Some Thoughts on the Pecularities of Inspiration

Inspiration is a tricky, capricious thing.  Or is it?  There are those who’d argue that inspiration isn’t capricious at all–that it hovers “out there,” waiting to be actively courted, waiting for any of us as writers (or artists or musicians, etc.), to grab hold and begin to use it.  We just have to see that little sparkle that alerts us it’s there.

Sometimes, it eludes our notice.  Sometimes the sparkle hits us in the face like a baseball–though I can’t say I’ve taken too many baseballs to the face in my life, and certainly not lately.  (I’ve taken my share of tennis balls to the face–but that’s beside the point.  This is not a post about sports injuries.)

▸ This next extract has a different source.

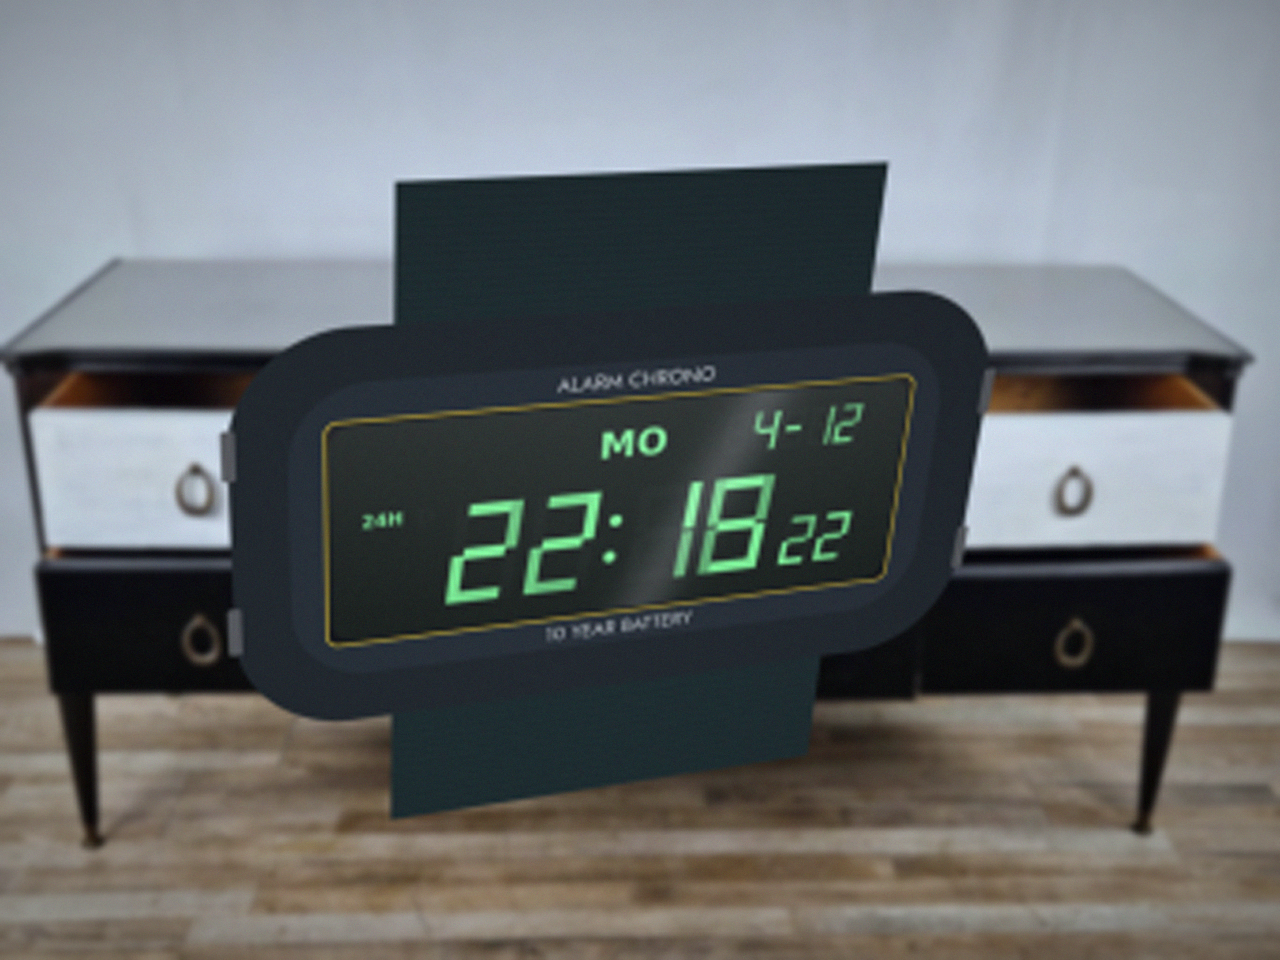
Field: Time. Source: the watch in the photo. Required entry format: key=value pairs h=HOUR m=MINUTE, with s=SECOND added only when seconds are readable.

I’ve always said I’m not an ideas person.  I don’t see possibilities and connections the way I wish I did (the way geniuses seem to).  Inspiration might stare me in the face sometimes, and I’m off looking at a bird that’s soaring by, or a tree whose branches waver on the wind in some melody I can’t quite catch.  (Hello! Inspiration yells, why do you think I put that bird and tree in front of you? You dummy!) My point is, I’m not paying attention.

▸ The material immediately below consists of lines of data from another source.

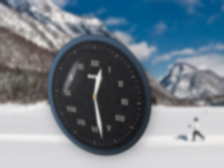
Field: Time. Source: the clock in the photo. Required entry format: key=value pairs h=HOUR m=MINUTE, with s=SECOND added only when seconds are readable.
h=12 m=28
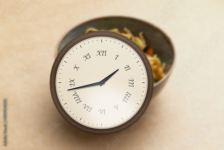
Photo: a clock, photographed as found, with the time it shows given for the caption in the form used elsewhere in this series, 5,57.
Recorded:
1,43
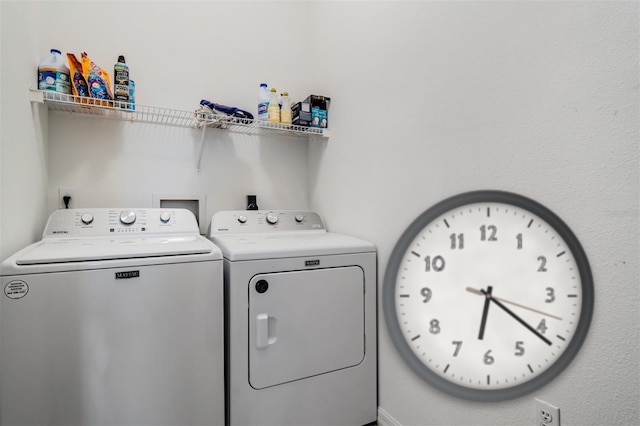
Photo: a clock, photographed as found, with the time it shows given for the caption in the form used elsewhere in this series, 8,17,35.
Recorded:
6,21,18
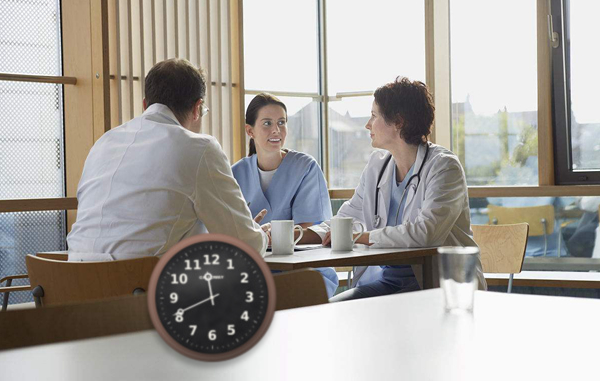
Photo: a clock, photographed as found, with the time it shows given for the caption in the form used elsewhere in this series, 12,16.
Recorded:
11,41
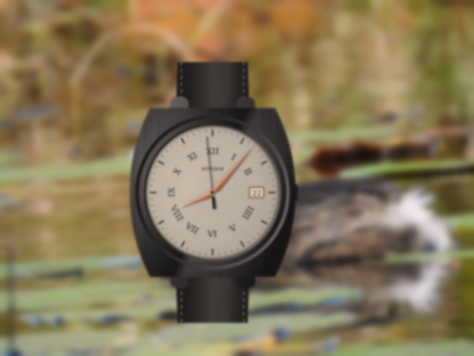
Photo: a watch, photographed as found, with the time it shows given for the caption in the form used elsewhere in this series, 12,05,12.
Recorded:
8,06,59
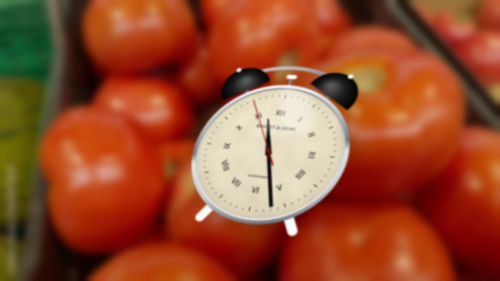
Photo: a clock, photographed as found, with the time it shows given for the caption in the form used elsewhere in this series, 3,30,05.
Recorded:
11,26,55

So inspiration, I think, is really about paying attention to your surroundings, getting caught in a rhythm, and adapting yourself to what that rhythm means.  How do we do that?  As poets and artists, we’re supposed to be hypersensitive to our surroundings anyway.  Aren’t we supposed to feel more deeply than the rest of society?  Aren’t we supposed to notice the certain play of light through the leaves on  the cherry tree outside our door and be moved to lyricism?  Well, maybe.

Maybe for some people, that actually works.  For myself, I think being in tune with that rhythm means to cut out a lot of extraneous noise from my life so I can actually hear that rhythm, see that sparkle.  Of course, everyone always says this.  And it’s hard.

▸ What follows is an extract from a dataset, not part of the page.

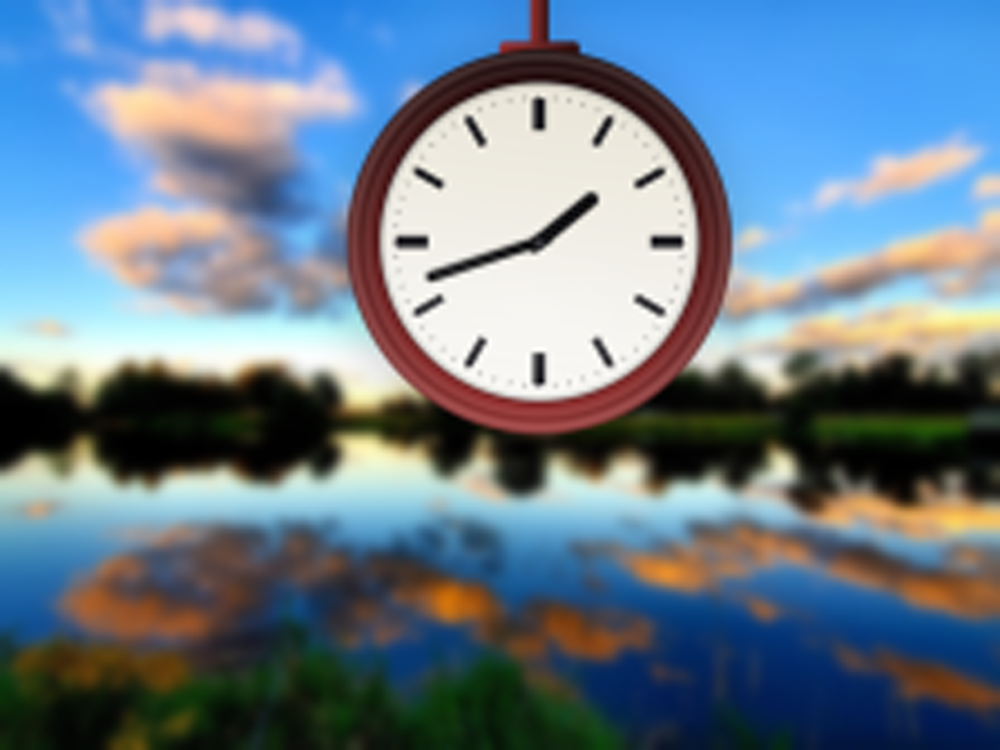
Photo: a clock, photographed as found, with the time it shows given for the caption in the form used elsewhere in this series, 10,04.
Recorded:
1,42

For me, disconnecting with the world means disconnecting from the news, and Facebook, and stupid binge-a-thons on Netflix, and my Sudoku habit.  It means reading more–whether it’s new journals that have arrived in my mailbox, or reading the other authors’ works (fiction and nonfiction too, not just the poetry) in the journals that my own work appears in.  It means allowing myself the pleasure of reading a Phryne Fisher mystery (thank you, Kerry Greenwood, for giving us Phryne) so I can indulge in language used well, and fall in love with a place and characters who are real.

I know this is not new.  For heaven’s sakes, Wordsworth was saying the world was too much with us back in 1802.  But the world is hella more complicated in 2015, which makes it all the more essential to get away from it if we want to be true to our art.  (Or at least, if we want to recharge our flagging art.)

I’ve been thinking for a quite a while that I’ve needed to go to a writer’s residency somewhere.  I had actually even applied to one for the summer–and mistakenly believed I’d get in–and of course, everyone knows, throwing all your eggs into one basket is the surest way to making scrambled eggs.  But even if that didn’t work out, there are other residencies, other writers conferences that can help me to reconnect with writing.

I think a residency is one way to actively court inspiration.  Meeting with new writers, inhabiting a new space for a while, getting out of the routine of our daily existence–this is all about finding that new rhythm.  Certainly not everyone can afford the luxury of a writer’s residency (I mean, I can’t really either, but whatever)–but those rhythms are all around us.  We can hear them when we disconnect. We can hear them when we start reading one of our books from our never-ending “books to read” pile.  We can hear them when we sit on top of Stone Mountain, or if we’re taking a walk on a wooded path.  We can hear those rhythms everywhere if we give ourselves a chance.

Inspiration wants us to find it.  It does expect us to work a little, of course, to get outside ourselves a little, so we can see it, and benefit from what it has to show us.  Inspiration wants to include us.  It wants us to get into its rhythm.  We don’t have to be “ideas” people to get access–we just have to be a little more open-eared and flexible.

And maybe that seems harder than it really is because we’re too tied to our devices and routines.  But I for one am going to try to slip into that rhythm, because it’s calling me.